> **GIVEN REQUEST**: Format the listing below as a two-column CSV with the headers text and history. Give one row per item with its text and its history, put each field in double quotes, and replace line breaks with spaces.

[Collection entries]
++++++++++

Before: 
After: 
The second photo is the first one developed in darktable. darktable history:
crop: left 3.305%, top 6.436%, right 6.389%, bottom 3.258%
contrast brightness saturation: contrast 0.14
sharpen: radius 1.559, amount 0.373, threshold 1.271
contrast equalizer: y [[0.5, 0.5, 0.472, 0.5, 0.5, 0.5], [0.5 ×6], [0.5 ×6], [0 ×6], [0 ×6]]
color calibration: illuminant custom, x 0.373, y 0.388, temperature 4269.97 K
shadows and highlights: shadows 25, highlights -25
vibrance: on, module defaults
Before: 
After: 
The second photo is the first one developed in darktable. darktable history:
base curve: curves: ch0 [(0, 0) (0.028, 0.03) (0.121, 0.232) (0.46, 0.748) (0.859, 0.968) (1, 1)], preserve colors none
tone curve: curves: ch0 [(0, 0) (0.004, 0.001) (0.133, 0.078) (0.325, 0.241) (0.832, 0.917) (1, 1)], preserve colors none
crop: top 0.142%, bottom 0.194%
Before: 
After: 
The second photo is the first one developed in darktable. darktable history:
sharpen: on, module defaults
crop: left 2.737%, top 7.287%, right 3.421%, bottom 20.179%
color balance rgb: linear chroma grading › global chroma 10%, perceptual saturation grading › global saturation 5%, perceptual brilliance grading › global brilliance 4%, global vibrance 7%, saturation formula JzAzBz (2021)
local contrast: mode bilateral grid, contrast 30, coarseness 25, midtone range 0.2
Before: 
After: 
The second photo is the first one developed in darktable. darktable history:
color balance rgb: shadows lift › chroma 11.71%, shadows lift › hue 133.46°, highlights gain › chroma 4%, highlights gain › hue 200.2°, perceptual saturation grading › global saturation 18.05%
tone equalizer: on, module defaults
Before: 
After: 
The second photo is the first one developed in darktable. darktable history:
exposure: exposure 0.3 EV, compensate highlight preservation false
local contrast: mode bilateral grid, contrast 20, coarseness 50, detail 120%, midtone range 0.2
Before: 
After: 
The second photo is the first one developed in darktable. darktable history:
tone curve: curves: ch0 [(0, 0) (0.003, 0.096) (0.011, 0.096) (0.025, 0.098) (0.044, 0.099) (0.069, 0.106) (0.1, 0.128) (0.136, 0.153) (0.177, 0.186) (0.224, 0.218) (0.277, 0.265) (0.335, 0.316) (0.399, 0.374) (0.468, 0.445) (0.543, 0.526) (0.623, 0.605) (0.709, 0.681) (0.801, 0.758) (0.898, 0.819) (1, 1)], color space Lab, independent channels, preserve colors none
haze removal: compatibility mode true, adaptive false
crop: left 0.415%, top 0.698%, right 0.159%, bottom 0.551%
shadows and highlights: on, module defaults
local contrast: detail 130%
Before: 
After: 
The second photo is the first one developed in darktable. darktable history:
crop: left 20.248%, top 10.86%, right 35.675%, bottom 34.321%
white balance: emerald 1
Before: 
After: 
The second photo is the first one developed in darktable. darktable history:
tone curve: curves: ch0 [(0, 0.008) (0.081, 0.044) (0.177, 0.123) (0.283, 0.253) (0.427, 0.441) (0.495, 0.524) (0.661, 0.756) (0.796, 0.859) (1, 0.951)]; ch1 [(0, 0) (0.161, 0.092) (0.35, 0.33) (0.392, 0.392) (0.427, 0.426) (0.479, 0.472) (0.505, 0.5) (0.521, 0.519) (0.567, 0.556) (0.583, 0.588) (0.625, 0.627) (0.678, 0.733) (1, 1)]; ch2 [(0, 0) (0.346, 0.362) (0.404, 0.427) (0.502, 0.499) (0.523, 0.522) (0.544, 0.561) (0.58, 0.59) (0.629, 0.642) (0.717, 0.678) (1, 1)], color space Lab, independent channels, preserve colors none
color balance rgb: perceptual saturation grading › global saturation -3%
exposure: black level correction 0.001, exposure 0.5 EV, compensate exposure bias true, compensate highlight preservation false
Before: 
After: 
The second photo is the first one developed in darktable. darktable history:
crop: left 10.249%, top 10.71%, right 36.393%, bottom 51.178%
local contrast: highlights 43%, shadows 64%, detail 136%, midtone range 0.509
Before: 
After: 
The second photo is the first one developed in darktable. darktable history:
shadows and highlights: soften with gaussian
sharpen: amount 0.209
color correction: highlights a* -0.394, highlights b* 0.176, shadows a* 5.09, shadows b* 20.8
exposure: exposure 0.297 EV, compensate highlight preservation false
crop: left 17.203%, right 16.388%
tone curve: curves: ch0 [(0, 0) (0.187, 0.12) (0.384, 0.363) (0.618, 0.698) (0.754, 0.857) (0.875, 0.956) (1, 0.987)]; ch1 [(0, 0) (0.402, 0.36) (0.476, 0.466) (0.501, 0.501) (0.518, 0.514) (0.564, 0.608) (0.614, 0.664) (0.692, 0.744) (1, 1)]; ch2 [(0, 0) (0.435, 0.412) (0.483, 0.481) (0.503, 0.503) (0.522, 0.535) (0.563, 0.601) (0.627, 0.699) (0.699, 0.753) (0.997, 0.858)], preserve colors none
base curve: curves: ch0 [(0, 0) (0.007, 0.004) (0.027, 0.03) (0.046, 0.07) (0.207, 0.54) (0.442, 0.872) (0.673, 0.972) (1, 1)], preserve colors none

++++++++++

> **RESULT OF THE EXERCISE**:
text,history
"Before: After: The second photo is the first one developed in darktable. darktable history:","crop: left 3.305%, top 6.436%, right 6.389%, bottom 3.258% contrast brightness saturation: contrast 0.14 sharpen: radius 1.559, amount 0.373, threshold 1.271 contrast equalizer: y [[0.5, 0.5, 0.472, 0.5, 0.5, 0.5], [0.5 ×6], [0.5 ×6], [0 ×6], [0 ×6]] color calibration: illuminant custom, x 0.373, y 0.388, temperature 4269.97 K shadows and highlights: shadows 25, highlights -25 vibrance: on, module defaults"
"Before: After: The second photo is the first one developed in darktable. darktable history:","base curve: curves: ch0 [(0, 0) (0.028, 0.03) (0.121, 0.232) (0.46, 0.748) (0.859, 0.968) (1, 1)], preserve colors none tone curve: curves: ch0 [(0, 0) (0.004, 0.001) (0.133, 0.078) (0.325, 0.241) (0.832, 0.917) (1, 1)], preserve colors none crop: top 0.142%, bottom 0.194%"
"Before: After: The second photo is the first one developed in darktable. darktable history:","sharpen: on, module defaults crop: left 2.737%, top 7.287%, right 3.421%, bottom 20.179% color balance rgb: linear chroma grading › global chroma 10%, perceptual saturation grading › global saturation 5%, perceptual brilliance grading › global brilliance 4%, global vibrance 7%, saturation formula JzAzBz (2021) local contrast: mode bilateral grid, contrast 30, coarseness 25, midtone range 0.2"
"Before: After: The second photo is the first one developed in darktable. darktable history:","color balance rgb: shadows lift › chroma 11.71%, shadows lift › hue 133.46°, highlights gain › chroma 4%, highlights gain › hue 200.2°, perceptual saturation grading › global saturation 18.05% tone equalizer: on, module defaults"
"Before: After: The second photo is the first one developed in darktable. darktable history:","exposure: exposure 0.3 EV, compensate highlight preservation false local contrast: mode bilateral grid, contrast 20, coarseness 50, detail 120%, midtone range 0.2"
"Before: After: The second photo is the first one developed in darktable. darktable history:","tone curve: curves: ch0 [(0, 0) (0.003, 0.096) (0.011, 0.096) (0.025, 0.098) (0.044, 0.099) (0.069, 0.106) (0.1, 0.128) (0.136, 0.153) (0.177, 0.186) (0.224, 0.218) (0.277, 0.265) (0.335, 0.316) (0.399, 0.374) (0.468, 0.445) (0.543, 0.526) (0.623, 0.605) (0.709, 0.681) (0.801, 0.758) (0.898, 0.819) (1, 1)], color space Lab, independent channels, preserve colors none haze removal: compatibility mode true, adaptive false crop: left 0.415%, top 0.698%, right 0.159%, bottom 0.551% shadows and highlights: on, module defaults local contrast: detail 130%"
"Before: After: The second photo is the first one developed in darktable. darktable history:","crop: left 20.248%, top 10.86%, right 35.675%, bottom 34.321% white balance: emerald 1"
"Before: After: The second photo is the first one developed in darktable. darktable history:","tone curve: curves: ch0 [(0, 0.008) (0.081, 0.044) (0.177, 0.123) (0.283, 0.253) (0.427, 0.441) (0.495, 0.524) (0.661, 0.756) (0.796, 0.859) (1, 0.951)]; ch1 [(0, 0) (0.161, 0.092) (0.35, 0.33) (0.392, 0.392) (0.427, 0.426) (0.479, 0.472) (0.505, 0.5) (0.521, 0.519) (0.567, 0.556) (0.583, 0.588) (0.625, 0.627) (0.678, 0.733) (1, 1)]; ch2 [(0, 0) (0.346, 0.362) (0.404, 0.427) (0.502, 0.499) (0.523, 0.522) (0.544, 0.561) (0.58, 0.59) (0.629, 0.642) (0.717, 0.678) (1, 1)], color space Lab, independent channels, preserve colors none color balance rgb: perceptual saturation grading › global saturation -3% exposure: black level correction 0.001, exposure 0.5 EV, compensate exposure bias true, compensate highlight preservation false"
"Before: After: The second photo is the first one developed in darktable. darktable history:","crop: left 10.249%, top 10.71%, right 36.393%, bottom 51.178% local contrast: highlights 43%, shadows 64%, detail 136%, midtone range 0.509"
"Before: After: The second photo is the first one developed in darktable. darktable history:","shadows and highlights: soften with gaussian sharpen: amount 0.209 color correction: highlights a* -0.394, highlights b* 0.176, shadows a* 5.09, shadows b* 20.8 exposure: exposure 0.297 EV, compensate highlight preservation false crop: left 17.203%, right 16.388% tone curve: curves: ch0 [(0, 0) (0.187, 0.12) (0.384, 0.363) (0.618, 0.698) (0.754, 0.857) (0.875, 0.956) (1, 0.987)]; ch1 [(0, 0) (0.402, 0.36) (0.476, 0.466) (0.501, 0.501) (0.518, 0.514) (0.564, 0.608) (0.614, 0.664) (0.692, 0.744) (1, 1)]; ch2 [(0, 0) (0.435, 0.412) (0.483, 0.481) (0.503, 0.503) (0.522, 0.535) (0.563, 0.601) (0.627, 0.699) (0.699, 0.753) (0.997, 0.858)], preserve colors none base curve: curves: ch0 [(0, 0) (0.007, 0.004) (0.027, 0.03) (0.046, 0.07) (0.207, 0.54) (0.442, 0.872) (0.673, 0.972) (1, 1)], preserve colors none"